_JOB_
One exact copy of the listing, minus the images, is the required answer.

_DATA FOR REVIEW_
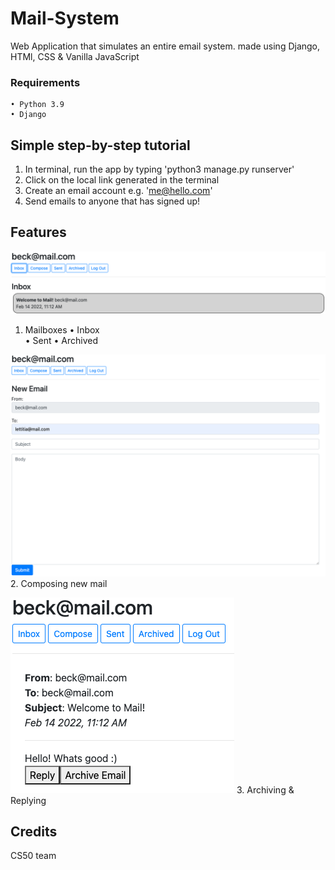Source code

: # Mail-System
Web Application that simulates an entire email system. made using Django, HTMl, CSS & Vanilla JavaScript


### Requirements 
    • Python 3.9  
    • Django


## Simple step-by-step tutorial
1. In terminal, run the app by typing 'python3 manage.py runserver'
2. Click on the local link generated in the terminal
3. Create an email account e.g. 'me@hello.com'
4. Send emails to anyone that has signed up!

## Features
![inbox](inbox.png)
1. Mailboxes
    • Inbox  
    • Sent
    • Archived
   
![compose](compose.png)
2. Composing new mail

![archive](archive.png)
3. Archiving & Replying


## Credits
CS50 team
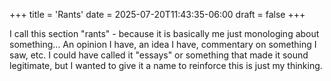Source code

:+++
title = 'Rants'
date = 2025-07-20T11:43:35-06:00
draft = false
+++

I call this section "rants" - because it is basically me just monologing about something... An opinion I have, an idea I have, commentary on something I saw, etc. I could have called it "essays" or something that made it sound legitimate, but I wanted to give it a name to reinforce this is just my thinking.
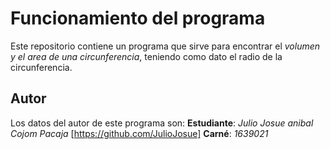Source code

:# Funcionamiento del programa
Este repositorio contiene un programa que sirve para encontrar el *volumen y el area de una circunferencia*, teniendo como dato el radio de la circunferencia.

## Autor
Los datos del autor de este programa son:
**Estudiante**: *Julio Josue anibal Cojom Pacaja*
[https://github.com/JulioJosue]
**Carné**: *1639021*
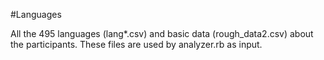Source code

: #Languages

All the 495 languages (lang*.csv) and basic data (rough_data2.csv) about the participants. These files are used by analyzer.rb as input.
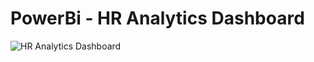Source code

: # PowerBi - HR Analytics Dashboard

![HR Analytics Dashboard](https://user-images.githubusercontent.com/55489853/231420021-efa3edd5-b573-451a-9e6e-65ae6f83215c.jpg)

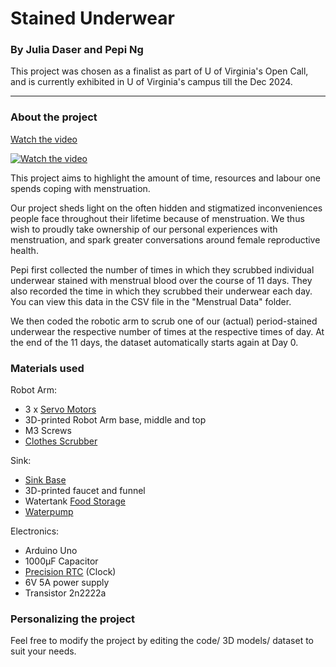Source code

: # Stained Underwear
### By Julia Daser and Pepi Ng

This project was chosen as a finalist as part of U of Virginia's Open Call, and is currently exhibited in U of Virginia's campus till the Dec 2024. 

-------

### About the project

[Watch the video](https://www.youtube.com/watch?v=LS9jGnWLb5s)

[![Watch the video](https://www.youtube.com/watch?v=<LS9jGnWLb5s>)](https://youtu.be/vt5fpE0bzSY)



This project aims to highlight the amount of time, resources and labour one spends coping with menstruation.

Our project sheds light on the often hidden and stigmatized inconveniences people face throughout their lifetime because of menstruation. We thus wish to proudly take ownership of our personal experiences with menstruation, and spark greater conversations around female reproductive health.

Pepi first collected the number of times in which they scrubbed individual underwear stained with menstrual blood over the course of 11 days. They also recorded the time in which they scrubbed their underwear each day. You can view this data in the CSV file in the "Menstrual Data" folder.

We then coded the robotic arm to scrub one of our (actual) period-stained underwear the respective number of times at the respective times of day. At the end of the 11 days, the dataset automatically starts again at Day 0. 



### Materials used

Robot Arm:
- 3 x [Servo Motors](https://www.hiwonder.com/products/ld-220mg?_pos=1&_sid=52fc990bb&_ss=r)
- 3D-printed Robot Arm base, middle and top
- M3 Screws
- [Clothes Scrubber](https://www.amazon.com/gp/product/B0CSWVYRTL/ref=ewc_pr_img_1?smid=A2RP8HJO7IWQV2&psc=1)

Sink:
- [Sink Base](https://www.amazon.com/gp/product/B0BXDFKQ64/ref=ppx_yo_dt_b_asin_title_o00_s00?ie=UTF8&psc=1)
- 3D-printed faucet and funnel
- Watertank [Food Storage](https://www.amazon.com/gp/product/B0030MY2Y0/ref=ewc_pr_img_1?smid=ATVPDKIKX0DER&th=1)
- [Waterpump](https://www.amazon.com/Gikfun-Aquarium-Cooled-Diaphragm-EK1856/dp/B0744FWNFR/ref=sr_1_5?crid=35G0B6BWP11VX&dib=eyJ2IjoiMSJ9.AeqwuWdXSo5mNlvZ-V17twYPzyWmoKGJN0sZCKfRIEsvE3sSj7gWo3HBJ8JQzxkeEbzO2A8LcjjFTio4UXofJvTXtnjIJM9G-S5e_zHfbelCDdq-CBy3z0SFmTOn8zT6F5bsNJMMG3UanXf2B0-QRaSsZVyrxWimbsE_UsvEiHZPcTBeib2UOcmA7TDit80Pb-aLm8PudrMfrvLA2o6fZhdL9nmohLsCAOTRYRsR-F525Jj60Mw0aydU0FNTJmq1779qKETsideS6IRPJP81QPuEyM2unHuod37HwgbApLU.UlgXSGfk-KaNS3FfTCm5_uDEnlStndBpEpA6KhcQ4zE&dib_tag=se&keywords=6V+dc+water+pump&qid=1711735510&sprefix=6v+dc+water+pump%2Caps%2C74&sr=8-5)

Electronics:
- Arduino Uno
- 1000μF Capacitor
- [Precision RTC](https://www.adafruit.com/product/5188) (Clock)
- 6V 5A power supply
- Transistor 2n2222a


### Personalizing the project
Feel free to modify the project by editing the code/ 3D models/ dataset to suit your needs.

_ANSWER FOR THE TASK_
Source code

: # Mail-System
Web Application that simulates an entire email system. made using Django, HTMl, CSS & Vanilla JavaScript


### Requirements 
    • Python 3.9  
    • Django


## Simple step-by-step tutorial
1. In terminal, run the app by typing 'python3 manage.py runserver'
2. Click on the local link generated in the terminal
3. Create an email account e.g. 'me@hello.com'
4. Send emails to anyone that has signed up!

## Features
![inbox](inbox.png)
1. Mailboxes
    • Inbox  
    • Sent
    • Archived
   
![compose](compose.png)
2. Composing new mail

![archive](archive.png)
3. Archiving & Replying


## Credits
CS50 team
Source code

:+++
title = 'Rants'
date = 2025-07-20T11:43:35-06:00
draft = false
+++

I call this section "rants" - because it is basically me just monologing about something... An opinion I have, an idea I have, commentary on something I saw, etc. I could have called it "essays" or something that made it sound legitimate, but I wanted to give it a name to reinforce this is just my thinking.
Source code

:# Funcionamiento del programa
Este repositorio contiene un programa que sirve para encontrar el *volumen y el area de una circunferencia*, teniendo como dato el radio de la circunferencia.

## Autor
Los datos del autor de este programa son:
**Estudiante**: *Julio Josue anibal Cojom Pacaja*
[https://github.com/JulioJosue]
**Carné**: *1639021*
Source code

: #Languages

All the 495 languages (lang*.csv) and basic data (rough_data2.csv) about the participants. These files are used by analyzer.rb as input.
Source code

: # PowerBi - HR Analytics Dashboard

![HR Analytics Dashboard](https://user-images.githubusercontent.com/55489853/231420021-efa3edd5-b573-451a-9e6e-65ae6f83215c.jpg)

Source code

: # Stained Underwear
### By Julia Daser and Pepi Ng

This project was chosen as a finalist as part of U of Virginia's Open Call, and is currently exhibited in U of Virginia's campus till the Dec 2024. 

-------

### About the project

[Watch the video](https://www.youtube.com/watch?v=LS9jGnWLb5s)

[![Watch the video](https://www.youtube.com/watch?v=<LS9jGnWLb5s>)](https://youtu.be/vt5fpE0bzSY)



This project aims to highlight the amount of time, resources and labour one spends coping with menstruation.

Our project sheds light on the often hidden and stigmatized inconveniences people face throughout their lifetime because of menstruation. We thus wish to proudly take ownership of our personal experiences with menstruation, and spark greater conversations around female reproductive health.

Pepi first collected the number of times in which they scrubbed individual underwear stained with menstrual blood over the course of 11 days. They also recorded the time in which they scrubbed their underwear each day. You can view this data in the CSV file in the "Menstrual Data" folder.

We then coded the robotic arm to scrub one of our (actual) period-stained underwear the respective number of times at the respective times of day. At the end of the 11 days, the dataset automatically starts again at Day 0. 



### Materials used

Robot Arm:
- 3 x [Servo Motors](https://www.hiwonder.com/products/ld-220mg?_pos=1&_sid=52fc990bb&_ss=r)
- 3D-printed Robot Arm base, middle and top
- M3 Screws
- [Clothes Scrubber](https://www.amazon.com/gp/product/B0CSWVYRTL/ref=ewc_pr_img_1?smid=A2RP8HJO7IWQV2&psc=1)

Sink:
- [Sink Base](https://www.amazon.com/gp/product/B0BXDFKQ64/ref=ppx_yo_dt_b_asin_title_o00_s00?ie=UTF8&psc=1)
- 3D-printed faucet and funnel
- Watertank [Food Storage](https://www.amazon.com/gp/product/B0030MY2Y0/ref=ewc_pr_img_1?smid=ATVPDKIKX0DER&th=1)
- [Waterpump](https://www.amazon.com/Gikfun-Aquarium-Cooled-Diaphragm-EK1856/dp/B0744FWNFR/ref=sr_1_5?crid=35G0B6BWP11VX&dib=eyJ2IjoiMSJ9.AeqwuWdXSo5mNlvZ-V17twYPzyWmoKGJN0sZCKfRIEsvE3sSj7gWo3HBJ8JQzxkeEbzO2A8LcjjFTio4UXofJvTXtnjIJM9G-S5e_zHfbelCDdq-CBy3z0SFmTOn8zT6F5bsNJMMG3UanXf2B0-QRaSsZVyrxWimbsE_UsvEiHZPcTBeib2UOcmA7TDit80Pb-aLm8PudrMfrvLA2o6fZhdL9nmohLsCAOTRYRsR-F525Jj60Mw0aydU0FNTJmq1779qKETsideS6IRPJP81QPuEyM2unHuod37HwgbApLU.UlgXSGfk-KaNS3FfTCm5_uDEnlStndBpEpA6KhcQ4zE&dib_tag=se&keywords=6V+dc+water+pump&qid=1711735510&sprefix=6v+dc+water+pump%2Caps%2C74&sr=8-5)

Electronics:
- Arduino Uno
- 1000μF Capacitor
- [Precision RTC](https://www.adafruit.com/product/5188) (Clock)
- 6V 5A power supply
- Transistor 2n2222a


### Personalizing the project
Feel free to modify the project by editing the code/ 3D models/ dataset to suit your needs.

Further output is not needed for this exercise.